A spate of administration failures at Cbus and AustralianSuper has seen the whole sector come under heightened scrutiny, while the co-ordinated cyberattacks earlier this month and the tariff-induced market volatility mean members are paying more attention to their superannuation. They’re opening their HESTA app to check their balance and instead finding a message telling them they can’t.  
 
Confusion reigns online, with members asking why it’s been necessary to take the whole system offline for six weeks.  
 
I’m with Hesta. First I’ve heard of it and they have my up to date details,” wrote one Reddit user. “SEVEN WEEKS, holy moly, how fucked is their system if they need to go offline for 7 weeks for migration?” wrote another.  
 
That (admittedly small sample) represents a marked change in the tenor of HESTA member sentiment around communications, which has historically been very positive.

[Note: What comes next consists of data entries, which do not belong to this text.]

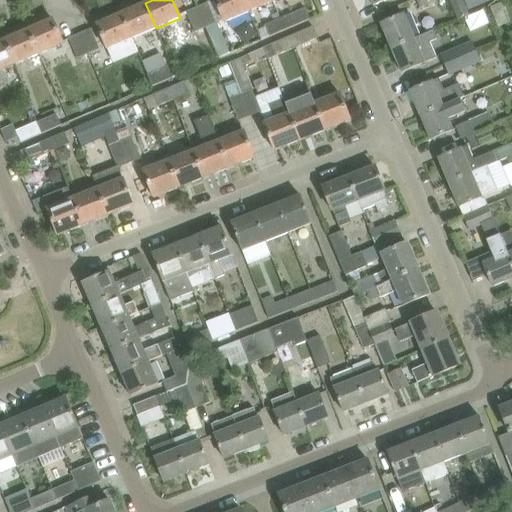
[(215,0),(216,1),(225,22),(249,12),(244,0),(215,0)]
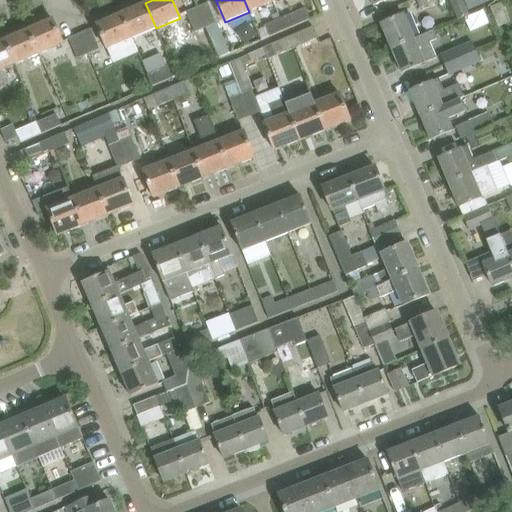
[(272,0),(244,0),(249,12),(273,1),(272,0)]
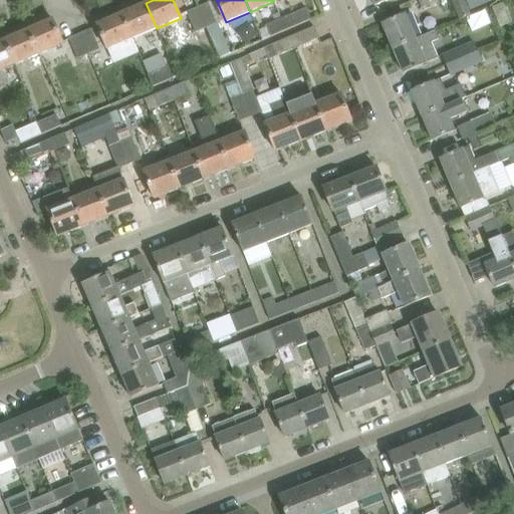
[(418,0),(422,8),(440,0),(418,0)]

According to surveys from CoreData, HESTA members feel “very valued” by their fund and the vast majority are satisfied with how it communicates with them.  
 
But this time, instead of choosing to engage with members and the media – and talk through the specifics of the outage – HESTA has mostly chosen to pursue a policy of radio silence while pointing to a significant events notice and a February press release titled “HESTA embarks on significant transformation to enhance member experience”.  
 
That the fund is working to enhance its member experience is in no doubt; what is in doubt are the mechanics of how it is going about that, and why it needs to take its services offline for six weeks to get it done. Investment Magazine understands that it might not be that long – that HESTA’s strategy is to under-promise and overdeliver, with service restored in a shorter period. But the fact that the fund can’t simply promise speaks to the considerable uncertainty that characterises the timelines of projects like these.  
 
And there are other questions. While outages aren’t uncommon across the financial services, with many bank apps regularly taken offline for updates or upgrades, they usually happen in the early hours of the morning, when people are unlikely to be using them. What is the state of HESTA’s systems, or MUFG’s or Grow’s, that the switch can’t be done gradually, in the early AM? Why can’t existing member-facing services be run concurrent with those that have moved to Grow? If members that switch options are effectively being credited with investment returns, where is the money for them coming from? Given the outage is so significant, would it not have behoved the fund to more or less clobber its members with the message that they would be unable to access their superannuation – say, with weekly texts and emails?  
 
All of these questions might have reasonable answers, but those answers aren’t forthcoming – despite repeated attempts to get executives responsible for the project to sit down for a detailed interview.  
 
HESTA’s decision to move its services to Grow was no doubt difficult, for the simple reason that it would probably result in a whole bunch of unhappy members and the publication of opinion pieces like this one. If it truly does result in a “significant transformation” of the member experience than it will have been a far-sighted decision and one that shows Australia’s superannuation industry is not so risk averse as to stick with a crumbling administration status quo.  
 
That doesn’t mean they don’t have to explain it. 

This story was edited to reflect the fact that limited services periods can last several weeks in the case of mergers and other transfers.